US 11,941,867 B2
	Neural network training using the soft nearest neighbor loss
Geoffrey E. Hinton, Toronto (CA); Nicholas Myles Wisener Frosst, Toronto (CA); and Nicolas Guy Robert Papernot, Mountain View, CA (US)
Assigned to Google LLC, Mountain View, CA (US)
Appl. No. 17/423,612
Filed by Google LLC, Mountain View, CA (US)
PCT Filed Jan. 22, 2020, PCT No. PCT/US2020/014571 § 371(c)(1), (2) Date Jul. 16, 2021, PCT Pub. No. WO2020/154373, PCT Pub. Date Jul. 30, 2020.
Claims priority of provisional application 62/796,001, filed on Jan. 23, 2019.
Prior Publication US 2022/0101624 A1, Mar. 31, 2022
Int. Cl. G06K 9/62 (2022.01); G06N 3/045 (2023.01); G06N 3/047 (2023.01); G06V 10/774 (2022.01)
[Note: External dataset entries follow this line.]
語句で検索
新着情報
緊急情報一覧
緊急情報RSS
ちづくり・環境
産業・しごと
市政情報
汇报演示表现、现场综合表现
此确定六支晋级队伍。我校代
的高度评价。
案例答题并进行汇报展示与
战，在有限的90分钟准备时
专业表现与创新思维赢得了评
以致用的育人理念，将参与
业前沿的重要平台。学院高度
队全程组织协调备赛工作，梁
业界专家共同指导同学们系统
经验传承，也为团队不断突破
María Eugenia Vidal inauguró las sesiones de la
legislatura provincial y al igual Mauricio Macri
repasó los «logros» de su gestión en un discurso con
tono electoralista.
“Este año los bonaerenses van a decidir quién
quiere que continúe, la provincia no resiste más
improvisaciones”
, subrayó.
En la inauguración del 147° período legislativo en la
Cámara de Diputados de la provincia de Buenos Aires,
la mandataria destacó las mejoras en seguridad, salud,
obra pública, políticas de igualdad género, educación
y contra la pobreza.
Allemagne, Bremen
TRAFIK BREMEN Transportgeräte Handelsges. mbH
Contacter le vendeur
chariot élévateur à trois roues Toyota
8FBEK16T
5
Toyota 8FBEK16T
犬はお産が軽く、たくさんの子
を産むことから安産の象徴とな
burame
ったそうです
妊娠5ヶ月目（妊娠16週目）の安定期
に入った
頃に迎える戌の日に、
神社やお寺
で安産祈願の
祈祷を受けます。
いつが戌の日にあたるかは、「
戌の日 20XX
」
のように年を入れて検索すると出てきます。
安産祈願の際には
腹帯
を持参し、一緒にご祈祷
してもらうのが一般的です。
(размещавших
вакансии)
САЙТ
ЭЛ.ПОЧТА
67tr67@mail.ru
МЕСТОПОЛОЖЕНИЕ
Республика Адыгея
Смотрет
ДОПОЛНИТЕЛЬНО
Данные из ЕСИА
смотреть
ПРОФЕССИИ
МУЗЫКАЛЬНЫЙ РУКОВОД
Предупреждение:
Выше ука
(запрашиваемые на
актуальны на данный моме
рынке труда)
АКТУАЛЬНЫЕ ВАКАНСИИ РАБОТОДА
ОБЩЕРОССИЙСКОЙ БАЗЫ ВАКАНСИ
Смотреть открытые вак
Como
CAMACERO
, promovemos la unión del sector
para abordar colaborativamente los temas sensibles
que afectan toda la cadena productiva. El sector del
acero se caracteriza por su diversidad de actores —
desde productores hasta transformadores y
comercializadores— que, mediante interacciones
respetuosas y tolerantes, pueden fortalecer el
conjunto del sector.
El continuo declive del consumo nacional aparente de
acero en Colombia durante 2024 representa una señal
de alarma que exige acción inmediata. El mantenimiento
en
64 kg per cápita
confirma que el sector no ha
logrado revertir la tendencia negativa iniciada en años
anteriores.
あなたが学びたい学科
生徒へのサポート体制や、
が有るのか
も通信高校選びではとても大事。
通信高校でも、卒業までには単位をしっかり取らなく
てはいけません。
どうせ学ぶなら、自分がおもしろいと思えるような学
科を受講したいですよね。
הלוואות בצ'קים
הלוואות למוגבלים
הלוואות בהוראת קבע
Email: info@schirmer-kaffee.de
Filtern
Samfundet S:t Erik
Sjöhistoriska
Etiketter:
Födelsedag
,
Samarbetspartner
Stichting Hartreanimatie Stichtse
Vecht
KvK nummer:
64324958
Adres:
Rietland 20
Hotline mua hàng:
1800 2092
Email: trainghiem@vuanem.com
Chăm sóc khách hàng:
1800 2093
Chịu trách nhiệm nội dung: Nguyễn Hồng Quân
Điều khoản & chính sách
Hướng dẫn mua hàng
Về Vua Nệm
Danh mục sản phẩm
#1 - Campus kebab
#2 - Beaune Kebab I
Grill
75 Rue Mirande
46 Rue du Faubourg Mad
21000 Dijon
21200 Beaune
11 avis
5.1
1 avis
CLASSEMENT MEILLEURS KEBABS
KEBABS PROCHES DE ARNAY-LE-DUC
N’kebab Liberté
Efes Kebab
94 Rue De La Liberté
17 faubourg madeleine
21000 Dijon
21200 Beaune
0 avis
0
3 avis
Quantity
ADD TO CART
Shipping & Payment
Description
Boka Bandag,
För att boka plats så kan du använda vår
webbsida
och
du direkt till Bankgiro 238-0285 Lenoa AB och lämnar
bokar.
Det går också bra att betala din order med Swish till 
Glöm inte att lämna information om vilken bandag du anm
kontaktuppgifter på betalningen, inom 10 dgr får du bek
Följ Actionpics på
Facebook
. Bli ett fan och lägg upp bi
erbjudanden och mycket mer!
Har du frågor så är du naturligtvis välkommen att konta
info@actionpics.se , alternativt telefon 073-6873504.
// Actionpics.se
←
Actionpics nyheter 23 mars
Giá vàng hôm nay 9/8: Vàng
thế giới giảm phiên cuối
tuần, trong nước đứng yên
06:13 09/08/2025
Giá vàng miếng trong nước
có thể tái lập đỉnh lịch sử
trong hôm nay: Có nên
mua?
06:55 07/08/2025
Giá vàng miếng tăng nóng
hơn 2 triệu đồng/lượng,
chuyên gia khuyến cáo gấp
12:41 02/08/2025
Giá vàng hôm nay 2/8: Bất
CPC G06V 10/774 (2022.01) [G06N 3/045 (2023.01); G06N 3/047 (2023.01)]

20 Claims

1. A method performed by one or more data processing apparatus for training a classification neural network, the method comprising:

for each of a plurality of network inputs:

processing the network input using the classification neural network, in accordance with current values of classification neural network parameters, to generate a classification output that defines a predicted class of the network input;

determining a soft nearest neighbor loss based on, for each of a plurality of pairs of network inputs that comprise a first network input and a second network input from the plurality of network inputs, a respective measure of similarity between:

(i) an intermediate representation of the first network input that is generated by one or more hidden layers of the classification neural network by processing the first network input to generate the classification output for the first network input, and

(ii) an intermediate representation of the second network input that is generated by one or more hidden layers of the classification neural network by processing the second network input to generate the classification output for the second network input;

wherein the soft nearest neighbor loss encourages intermediate representations of network inputs of different classes to become more entangled, wherein the entanglement of intermediate representations of network inputs of different classes characterizes how similar pairs of intermediate representations of network inputs of different class are relative to pairs of intermediate representations of network inputs of the same class; and

adjusting the current values of the classification neural network parameters using gradients of the soft nearest neighbor loss with respect to the classification neural network parameters.